The limited applicability of the Daubert factors, however, does not relieve the Court of the duty to perform its gatekeeping function. First Tenn. Bank, 268 F.3d at 335. Other previously employed factors may be relevant, including whether the proposed expert's research and specialized knowledge was conducted for the purpose of the litigation or an independent purpose; whether the proposed expert has improperly extrapolated an unfounded conclusion from a generally accepted premise; whether the proposed expert has considered alternative explanations and conclusions; and whether the proposed expert has conducted the litigation analysis with the same level of "intellectual rigor" used outside the courtroom. Advisory Notes on 2000 Amendments, Fed. R. Evid. 702. No matter which factors are used, the key question remains the same: Does the expert possess "specialized knowledge" that will aid the trier of fact in determining a fact in issue, and is the proposed testimony the product of sufficient research that was conducted pursuant to reliable methods? ***
It is worth noting that all of the historical experts involved in this case are aware of the position of the party funding their research. Indeed, the "pressure" faced by historical experts when called on to prepare a report or offer testimony in support of litigation are immense. See Daniel A Farber, Adjudication of Things Past: Reflections on History as Evidence, 49 Hastings L.J. 1009, 1011-12 (1998). Use of historical experts in litigation requires scholars who are trained to seek answers through objective analysis into an arena where the answers come from comparing arguments made by opposing sides. See Maxine D. Goodman, Slipping Through the Gate: Trusting Daubert and Trial Procedures to Reveal the 'Pseudo-Historian' Expert Witness and to Enable the Reliable Historian Expert Witness--Troubling Lessons from Holocaust-Related Trials, 60 Baylor L. Rev. 824 (2008); Matthew J. Festa, Applying a Usable Past: The Use of History in Law, 38 Seton Hall L. Rev. 479 (2008); Jonathan D. Martin, Note, Historians at the Gate: Accommodating Expert Historical Testimony in Federal Courts, 78 N.Y.U.L. Rev. 1518 (2003). Nevertheless, the historical evidence provided is necessary to the resolution of this case, and the presence of bias and advocacy in an otherwise objective discipline will require careful analysis of the evidence provided by the experts, not exclusion. ***
The Court is cognizant of the important function it plays, pursuant to Rule 702, as the gatekeeper charged with admitting or excluding expert testimony based on a determination of whether the proffered testimony is both relevant and reliable.
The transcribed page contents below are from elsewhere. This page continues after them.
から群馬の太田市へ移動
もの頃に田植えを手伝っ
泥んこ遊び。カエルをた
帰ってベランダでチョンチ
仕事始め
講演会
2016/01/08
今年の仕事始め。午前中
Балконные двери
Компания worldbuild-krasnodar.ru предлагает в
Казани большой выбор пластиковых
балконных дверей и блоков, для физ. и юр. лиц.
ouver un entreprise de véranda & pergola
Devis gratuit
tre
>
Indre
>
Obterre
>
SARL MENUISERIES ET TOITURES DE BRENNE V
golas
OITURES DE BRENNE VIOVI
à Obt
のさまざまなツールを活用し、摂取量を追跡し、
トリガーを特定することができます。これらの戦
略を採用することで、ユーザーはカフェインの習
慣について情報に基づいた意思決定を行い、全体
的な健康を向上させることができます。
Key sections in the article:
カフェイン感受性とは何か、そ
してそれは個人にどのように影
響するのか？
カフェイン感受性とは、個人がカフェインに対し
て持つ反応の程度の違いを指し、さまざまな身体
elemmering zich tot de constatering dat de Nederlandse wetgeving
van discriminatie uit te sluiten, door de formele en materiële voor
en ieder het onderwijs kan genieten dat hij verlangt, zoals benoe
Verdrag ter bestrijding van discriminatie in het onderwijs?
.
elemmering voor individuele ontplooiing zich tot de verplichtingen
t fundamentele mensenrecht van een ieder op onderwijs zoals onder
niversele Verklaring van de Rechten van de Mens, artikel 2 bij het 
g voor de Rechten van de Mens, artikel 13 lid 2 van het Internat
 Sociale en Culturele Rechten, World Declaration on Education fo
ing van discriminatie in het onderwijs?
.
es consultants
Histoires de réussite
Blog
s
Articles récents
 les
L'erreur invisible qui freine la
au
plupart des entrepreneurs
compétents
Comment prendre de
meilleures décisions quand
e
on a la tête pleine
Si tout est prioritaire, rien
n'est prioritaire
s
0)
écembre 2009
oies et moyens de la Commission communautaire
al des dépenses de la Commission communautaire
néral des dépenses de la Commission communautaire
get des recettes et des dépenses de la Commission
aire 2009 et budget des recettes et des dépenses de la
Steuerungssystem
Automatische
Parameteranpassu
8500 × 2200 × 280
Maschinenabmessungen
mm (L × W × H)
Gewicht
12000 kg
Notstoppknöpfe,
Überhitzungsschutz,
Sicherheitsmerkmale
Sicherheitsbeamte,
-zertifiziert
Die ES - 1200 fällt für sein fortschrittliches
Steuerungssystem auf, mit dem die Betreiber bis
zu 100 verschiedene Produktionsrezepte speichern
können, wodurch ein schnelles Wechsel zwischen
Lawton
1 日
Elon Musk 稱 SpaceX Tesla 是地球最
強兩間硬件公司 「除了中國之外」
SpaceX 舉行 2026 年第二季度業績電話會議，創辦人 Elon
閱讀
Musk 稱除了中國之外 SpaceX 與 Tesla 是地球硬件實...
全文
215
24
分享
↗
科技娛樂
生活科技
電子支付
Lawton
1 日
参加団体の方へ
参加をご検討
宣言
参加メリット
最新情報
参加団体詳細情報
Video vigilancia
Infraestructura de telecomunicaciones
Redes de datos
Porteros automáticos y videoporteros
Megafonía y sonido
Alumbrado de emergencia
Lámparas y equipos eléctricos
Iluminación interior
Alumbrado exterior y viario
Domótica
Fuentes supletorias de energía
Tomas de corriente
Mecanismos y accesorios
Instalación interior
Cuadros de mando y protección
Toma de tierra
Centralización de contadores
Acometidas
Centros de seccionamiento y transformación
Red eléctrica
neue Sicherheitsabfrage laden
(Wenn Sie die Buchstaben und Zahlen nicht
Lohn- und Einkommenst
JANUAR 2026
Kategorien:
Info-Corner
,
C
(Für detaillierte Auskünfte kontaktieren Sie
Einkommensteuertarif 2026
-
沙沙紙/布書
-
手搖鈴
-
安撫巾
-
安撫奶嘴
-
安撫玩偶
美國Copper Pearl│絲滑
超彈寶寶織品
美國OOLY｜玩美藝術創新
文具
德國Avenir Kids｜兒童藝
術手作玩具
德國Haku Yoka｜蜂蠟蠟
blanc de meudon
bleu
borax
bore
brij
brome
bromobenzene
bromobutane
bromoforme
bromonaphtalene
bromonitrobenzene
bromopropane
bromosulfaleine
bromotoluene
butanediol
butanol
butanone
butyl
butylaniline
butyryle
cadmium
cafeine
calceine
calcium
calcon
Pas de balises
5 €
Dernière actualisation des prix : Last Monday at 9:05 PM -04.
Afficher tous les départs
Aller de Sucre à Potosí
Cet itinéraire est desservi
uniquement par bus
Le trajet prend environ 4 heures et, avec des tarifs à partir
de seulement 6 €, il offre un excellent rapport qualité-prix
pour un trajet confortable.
However, the fact that some experts retained by the parties may appear more reliable — based on their education, experience, research depth, and research methods — does not necessarily mean that the less reliable experts must be excluded. The question to be addressed at this stage is a threshold issue concerning which facts and opinions should even be considered by the finder of fact. ***
Legal scholars have suggested a variety of solutions to the problems associated with evaluating historical testimony, including the use of neutral, court-appointed experts; requiring the judge, or a special master, to evaluate the primary source data personally; and eliminating the "reliability" prong of the Daubert test. See Maxine D. Goodman, Slipping Through the Gate: Trusting Daubert and Trial Procedures to Reveal the 'Pseudo-Historian' Expert Witness and to Enable the Reliable Historian Expert Witness--Troubling Lessons from Holocaust-Related Trials, 60 Baylor L. Rev. 824, 861-73 (2008). Perhaps some of those solutions would provide for more nuanced and reliable historical testimony. In this case, however, a neutral expert was not requested or appointed, the demands of the Court's docket make independent primary-source research impracticable, and development of a new test for admissibility of historical testimony seems unnecessary. More importantly, the expert opinions provided, while perhaps flawed in some respects, are reasonably reliable and will be helpful in determining the ultimate issue in this case. Consequently, they are admissible under Rule 702, and will be considered and weighed appropriately.